Fiche 7.1. Les jeunes au travail

Version pdf Fiche 7.1.

Les jeunes sont considérés comme un groupe à risques particuliers étant donné leur manque d’expérience, le fait qu’ils ne sont pas conscients de certains risques, et l’influence de certaines activités sur leur développement physique et psychique. L’arrêté royal du 3 mai 1999 relatif à la protection des jeunes au travail impose d’évaluer les risques auxquels les jeunes sont exposés pendant leur travail en tenant compte de ces caractéristiques. Selon l’A.R. du 3 mai 1999, les « jeunes » sont :

  • les mineurs âgés de 15 à 18 ans, qui ne sont plus soumis à l’obligation scolaire à temps plein ;
  • les étudiants jobistes qui ont conclu avec l’employeur un contrat de travail pour une occupation d’étudiant ;
  • les apprentis, c’est-à-dire toute personne qui bénéficie d’une formation en entreprise avec un contrat d’apprentissage ;
  • les élèves et les étudiants qui suivent des études pour lesquelles le programme prévoit une forme de travail effectué dans l’établissement d’enseignement.

Mesures de prévention pour les jeunes

L’employeur doit effectuer une analyse des risques pour les jeunes avant le début du travail, la reproduire chaque année et lors de chaque modification du poste de travail. Cette analyse doit pouvoir évaluer les risques spécifiques du poste de travail, y compris l’aménagement des procédés et du déroulement du travail et leur interaction, et l’état de la formation et de l’information des jeunes au travail.
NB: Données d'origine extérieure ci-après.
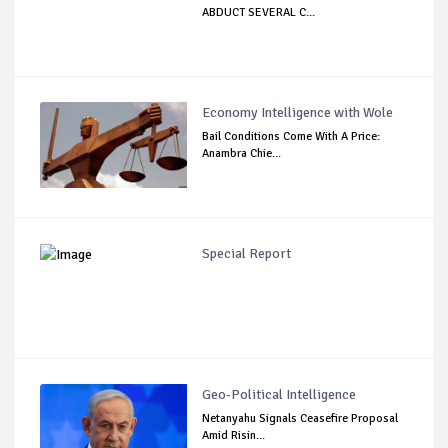
ABDUCT SEVERAL C...
Economy Intelligence with Wole
Bail Conditions Come With A Price:
Anambra Chie...
Special Report
Geo-Political Intelligence
Netanyahu Signals Ceasefire Proposal
Amid Risin...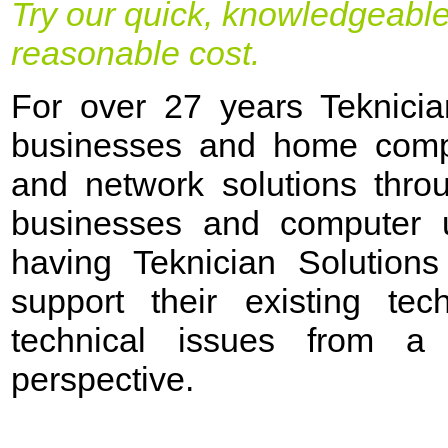
Try our quick, knowledgeable
reasonable cost.
For over 27 years Teknicia
businesses and home compu
and network solutions thro
businesses and computer u
having Teknician Solutions
support their existing tec
technical issues from a
perspective.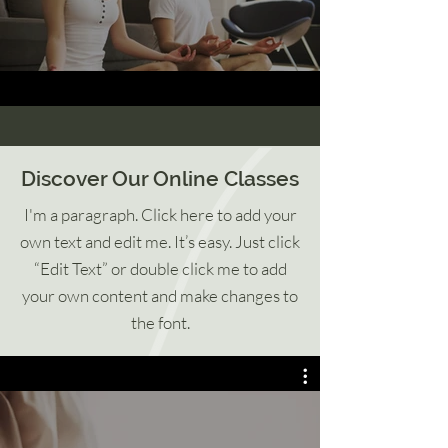
Discover Our Online Classes
I'm a paragraph. Click here to add your
own text and edit me. It’s easy. Just click
“Edit Text” or double click me to add
your own content and make changes to
the font.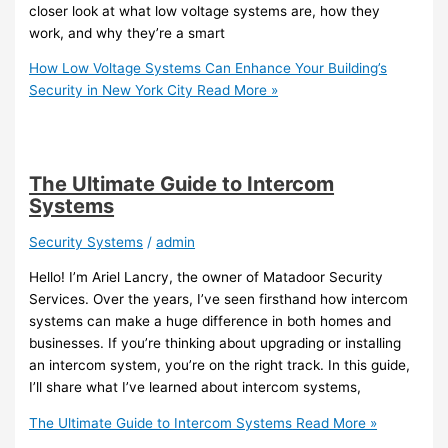
closer look at what low voltage systems are, how they
work, and why they’re a smart
How Low Voltage Systems Can Enhance Your Building’s
Security in New York City
Read More »
The Ultimate Guide to Intercom
Systems
Security Systems
/
admin
Hello! I’m Ariel Lancry, the owner of Matadoor Security
Services. Over the years, I’ve seen firsthand how intercom
systems can make a huge difference in both homes and
businesses. If you’re thinking about upgrading or installing
an intercom system, you’re on the right track. In this guide,
I’ll share what I’ve learned about intercom systems,
The Ultimate Guide to Intercom Systems
Read More »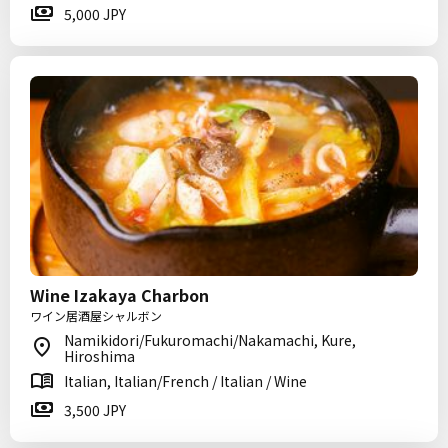
5,000 JPY
Wine Izakaya Charbon
ワイン居酒屋シャルボン
Namikidori/Fukuromachi/Nakamachi, Kure,
Hiroshima
Italian, Italian/French / Italian / Wine
3,500 JPY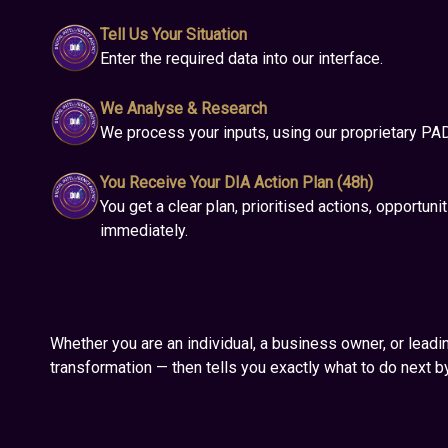
Tell Us Your Situation
Enter the required data into our interface.
We Analyse & Research
We process your inputs, using our proprietary PA
You Receive Your DIA Action Plan (48h)
You get a clear plan, prioritised actions, opportunit
immediately.
Whether you are an individual, a business owner, or leadin
transformation — then tells you exactly what to do next by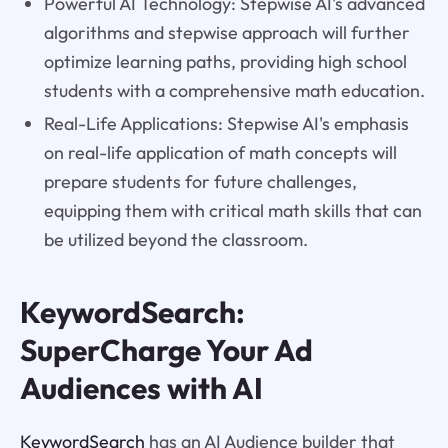
Powerful AI Technology: Stepwise AI's advanced
algorithms and stepwise approach will further
optimize learning paths, providing high school
students with a comprehensive math education.
Real-Life Applications: Stepwise AI's emphasis
on real-life application of math concepts will
prepare students for future challenges,
equipping them with critical math skills that can
be utilized beyond the classroom.
KeywordSearch:
SuperCharge Your Ad
Audiences with AI
KeywordSearch
has an AI Audience builder that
Suite à cette analyse, des mesures de prévention doivent être prises comme, par exemple, leur éviter le port de charges lourdes,
interdire l’utilisation de certaines machines, prévoir les équipements de protection individuels nécessaires et adaptés.

Interdictions

Il est interdit d’occuper des jeunes à des travaux considérés comme dangereux, tels ceux :

  • qui vont objectivement au-delà de leurs capacités physiques ou psychologiques ;
  • qui les exposent à des agents toxiques, cancérigènes ou à des radiations ionisantes ;
  • contenant des risques d’accident dont on suppose qu’ils ne peuvent pas les identifier ou les prévenir ;
  • qui les exposent à des températures extrêmes de froid ou de chaud, ou à des bruits ou vibrations.

L’arrêté comprend une liste annexe des agents, des procédés, des travaux et des endroits auxquels les jeunes ne peuvent être occupés.
Toutefois, si, pour la formation professionnelle du jeune, il s’avère nécessaire d’être exposé à un des dangers cités précédemment, celui-ci peut exercer le travail, à condition que l’employeur garantisse l’efficacité des mesures de prévention et le contrôle de ces dernières par la ligne hiérarchique. De plus, ce type de travail devra être réalisé
en présence d’un travailleur expérimenté.

En ce qui concerne l’organisation du travail, les jeunes ne peuvent pas travailler plus de 8 heures par jour et 38 heures par semaine, quel que soit le nombre d’employeurs qui les occupe. Sachant que le temps qu’ils consacrent à leur formation compte comme temps de travail, la durée totale de leur formation et du travail qu’ils effectuent ne peut
dépasser les limites légales de la durée du travail. Dès qu’ils atteignent 18 ans, les jeunes sont considérés comme des travailleurs ordinaires pour ce qui concerne la durée du travail et les temps de repos.

Surveillance de la santé
L’employeur doit se trouver en conformité avec les dispositions de l’arrêté royal du 28 mai 2003 relatif à la surveillance de la santé des travailleurs [1], et il en supporte les coûts. Dès lors, les jeunes peuvent être soumis à deux types d’examen :

  1. S’ils occupent un poste de sécurité, un poste de vigilance, une activité à risque défini et une activité liée aux denrées alimentaires, la surveillance de la santé doit être conforme à l’arrêté royal
  2. Si le jeune a moins de 18 ans, ou s’il exerce un travail de nuit (entre 20 h et 6 h) ou un travail qui est normalement interdit (mais qui est ici autorisé parce qu’il est nécessaire pour la formation professionnelle), une évaluation de la santé préalable et périodique est nécessaire.
    Pour veiller à ce que les mesures de prévention soient prises et les consignes de sécurité suivies, un tuteur doit être désigné pour accompagner les jeunes sur le lieu de travail. Cette personne doit être bien informée des risques et disposer du temps nécessaire pour assurer correctement cet accompagnement.